The Ombud for Short-term Insurance (OSTI) recently published its quarterly newsletter: The Ombudsman’s Briefcase Issue 3 of 2019, which contains news and events from OSTI, a few case studies and consumer tips.
The case studies are intended to provide guidance and insight into the way the OSTI deals with complaints. In this issue, the case studies focus on whether a change in the use of a residential property was material to the loss, an insured’s duty to disclose material information when the policy is taken out, exercising a duty of care in respect of cell phone devices and selecting a repairer in the event of a vehicle claim. There are some important lessons which advisors can take from these cases to avoid similar issues arising when a client has a claim.
We take a closer look at the case study relating to disclosing material information.
In this case Ms. A was involved in a motor vehicle accident and the claim was rejected by the insurer on the grounds that Ms. A had failed to disclose a cancellation of a previous policy due to fraud and dishonesty.

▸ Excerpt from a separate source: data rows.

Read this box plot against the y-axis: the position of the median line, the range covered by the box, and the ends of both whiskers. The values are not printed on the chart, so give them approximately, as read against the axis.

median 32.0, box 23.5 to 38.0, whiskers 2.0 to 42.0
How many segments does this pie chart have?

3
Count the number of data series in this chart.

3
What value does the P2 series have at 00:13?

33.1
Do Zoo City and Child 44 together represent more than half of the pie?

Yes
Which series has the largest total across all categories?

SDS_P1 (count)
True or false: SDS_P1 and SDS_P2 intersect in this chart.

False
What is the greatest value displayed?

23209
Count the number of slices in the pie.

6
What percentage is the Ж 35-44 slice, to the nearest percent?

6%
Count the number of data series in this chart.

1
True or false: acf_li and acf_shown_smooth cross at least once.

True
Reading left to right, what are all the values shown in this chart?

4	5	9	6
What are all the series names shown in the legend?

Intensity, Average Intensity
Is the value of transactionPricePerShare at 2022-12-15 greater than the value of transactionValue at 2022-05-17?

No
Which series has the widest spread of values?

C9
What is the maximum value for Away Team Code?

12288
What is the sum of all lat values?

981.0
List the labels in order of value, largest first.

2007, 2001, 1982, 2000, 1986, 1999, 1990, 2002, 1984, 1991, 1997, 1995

The case sets out that Ms. A had a previous insurance policy cancelled, in January 2007, due to fraud and dishonesty by a previous insurer. The cancellation was based on the previous insurer’s investigation into an incident in which Ms. A admitted to having willfully supplied incorrect information relating to items claimed for.
When Ms. A took out a new policy, it was underwritten on information contained in the proposal form and the previous cancellation was never disclosed by Ms. A. However, the insurer (of the new policy) learnt of the previous cancellation during the validation of a claim by Ms. A and subsequently rejected the current claim.
The insurer submitted that had there been disclosure of the previous cancellation, it would not have accepted the risk. Ms. A’s argument against the decision to reject the claim was that the proposal form did not specifically require her to disclose this information and that she truthfully answered what was asked of her. She further added that she did not disclose the cancellation because she assumed that, if it was critical enough to the insurer, it would have asked the question in the application form. She also disputed the materiality of the previous cancellation as it related to a different risk.
OSTI noted that although the proposal form did not specifically request the disclosure of previous cancellations, it did contain a section titled “General Details” which stated that the insurer is dependent on the insured providing correct and complete information whether asked or not. In addition, the proposal form contained a warranty signed by Ms. A regarding the accuracy of information and that it contained all information known to her affecting the risks under the sections to be insured. Further the policy wording itself also cautioned against any incomplete or incorrect information and that the insurer may cancel the policy and the insured may lose the right to claim.
The OSTI’s view was that such wording created a clear duty on Ms. A to disclose the information relating to the previous cancellation. The OSTI also found that the information which Ms. A withheld related to the acceptability of the entire risk and not only the single risk of a motor vehicle and that an insurer is within its rights to determine the underwriting criteria it will use to decide whether to accept a risk or not. The OSTI found that a reasonable person in Ms. A’s position would have considered this information to be material and would have disclosed it at the start of the contract, whether the question was specifically asked or not.
Accordingly, the OSTI upheld the insurer’s decision as it found that there was a material nondisclosure by Ms. A which entitled the insurer to reject the claim and void the policy. The insurer refunded the premiums paid since the start of cover, less any claims that were paid during the subsistence of the policy.
Advisors must encourage their clients to always be transparent and make full disclosure and let the insurer decide whether such information should be taken into consideration when underwriting the policy. Full disclosure should not only be considered at the inception stage of a policy but whenever there are any changes in circumstances. Full disclosure can prevent the possibility of a claim being rejected based on misrepresentation or non-disclosure and causing undue delay with the finalisation of a claim. Advisors are also encouraged to go through the policy document with their clients and ensure that the client understands and is alerted to any special clauses or provisions.